Rugby à XIII; Le TO file à l’anglaise

Quelques semaines après le refus des instances anglaises d’intégrer un nouveau club français en Super League, le Toulouse Olympique XIII s’apprête tout de même à traverser la Manche pour rejoindre la League One, équivalent de la seconde division.
On ne peut pas appeler cela une grande victoire mais un bel essai transformé dans la démarche du Toulouse Olympique XIII. Recalé fin juillet pour son examen de passage en Super League, le club vient d’accepter, en accord avec ses partenaires, la proposition de la Rugby Football League d’intégrer la seconde division anglaise.
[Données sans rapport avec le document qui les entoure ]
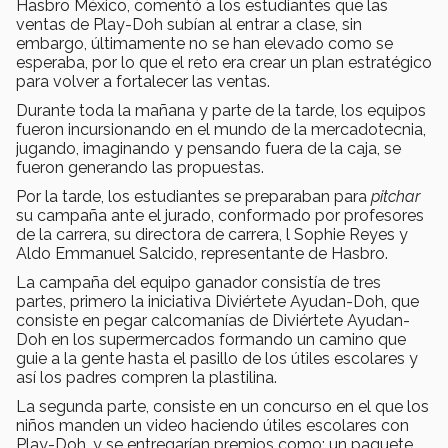
Hasbro México, comentó a los estudiantes que las
ventas de Play-Doh subían al entrar a clase, sin
embargo, últimamente no se han elevado como se
esperaba, por lo que el reto era crear un plan estratégico
para volver a fortalecer las ventas.
Durante toda la mañana y parte de la tarde, los equipos
fueron incursionando en el mundo de la mercadotecnia,
jugando, imaginando y pensando fuera de la caja, se
fueron generando las propuestas.
Por la tarde, los estudiantes se preparaban para
pitchar
su campaña ante el jurado, conformado por profesores
de la carrera, su directora de carrera, l Sophie Reyes y
Aldo Emmanuel Salcido, representante de Hasbro.
La campaña del equipo ganador consistía de tres
partes, primero la iniciativa Diviértete Ayudan-Doh, que
consiste en pegar calcomanías de Diviértete Ayudan-
Doh en los supermercados formando un camino que
guie a la gente hasta el pasillo de los útiles escolares y
así los padres compren la plastilina.
La segunda parte, consiste en un concurso en el que los
niños manden un video haciendo útiles escolares con
Play-Doh, y se entregarían premios como: un paquete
Les dirigeants ont accepté une franchise de trois ans et, de ce fait, retiré leur formation du championnat Elite français.

 


Le TOXIII entamera officiellement la compétition anglaise en mars 2009 aux côtés de 10 autres clubs. Et même s’il ne s’agit pas de l’élite du rugby à XIII, cette aventure va permettre aux Toulousains de bénéficier d’une nouvelle vitrine et d’apports financiers : un match par semaine est diffusé en direct sur Sky Sport ainsi que quatre rencontres sur Sport +. Les organisateurs anglais ont en effet la volonté de faire de la League One l’antichambre de la Super League. Pour Jean-Michel Beauclou, chef de projet du TO, la D2 est «le passage obligé pour se mettre à niveau sportivement.» Même son de cloche du côté des instances dirigeantes du club : «L’intégration de la National League One est un véritable tremplin en vue de la prochaine candidature du TO à la Super League.»
Le rugby anglais ne fonctionnant pas sur le système de relégation / promotion comme en France, le TOXIII devra à nouveau présenter un dossier de candidature en 2010 pour une entrée dans l’élite en 2011. D’ici là, le club toulousain doit poursuivre sa structuration afin de remplir pleinement le cahier des charges imposé par les Anglais. Le point sensible reste l’aménagement du stade Arnauné aux Minimes qui implique une augmentation de capacité, de nouveaux locaux administratifs et de rangement, la mise en place d’une boutique et d’une véritable billetterie. Pour le TO, le stade «doit devenir une arène sportive et un lieu de vie et de convivialité, pour les supporters, les membres du club et les partenaires.» Un pari risqué dans une ville qui ne jure que par le XV et le Stade Toulousain. Mais Jean-Michel Beauclou reste confiant : «Je suis persuadé que nous avons la capacité de mobiliser le public sur des rencontres spectaculaires.» A l’image de la belle réussite des Dragons Catalans, en Super League depuis trois ans.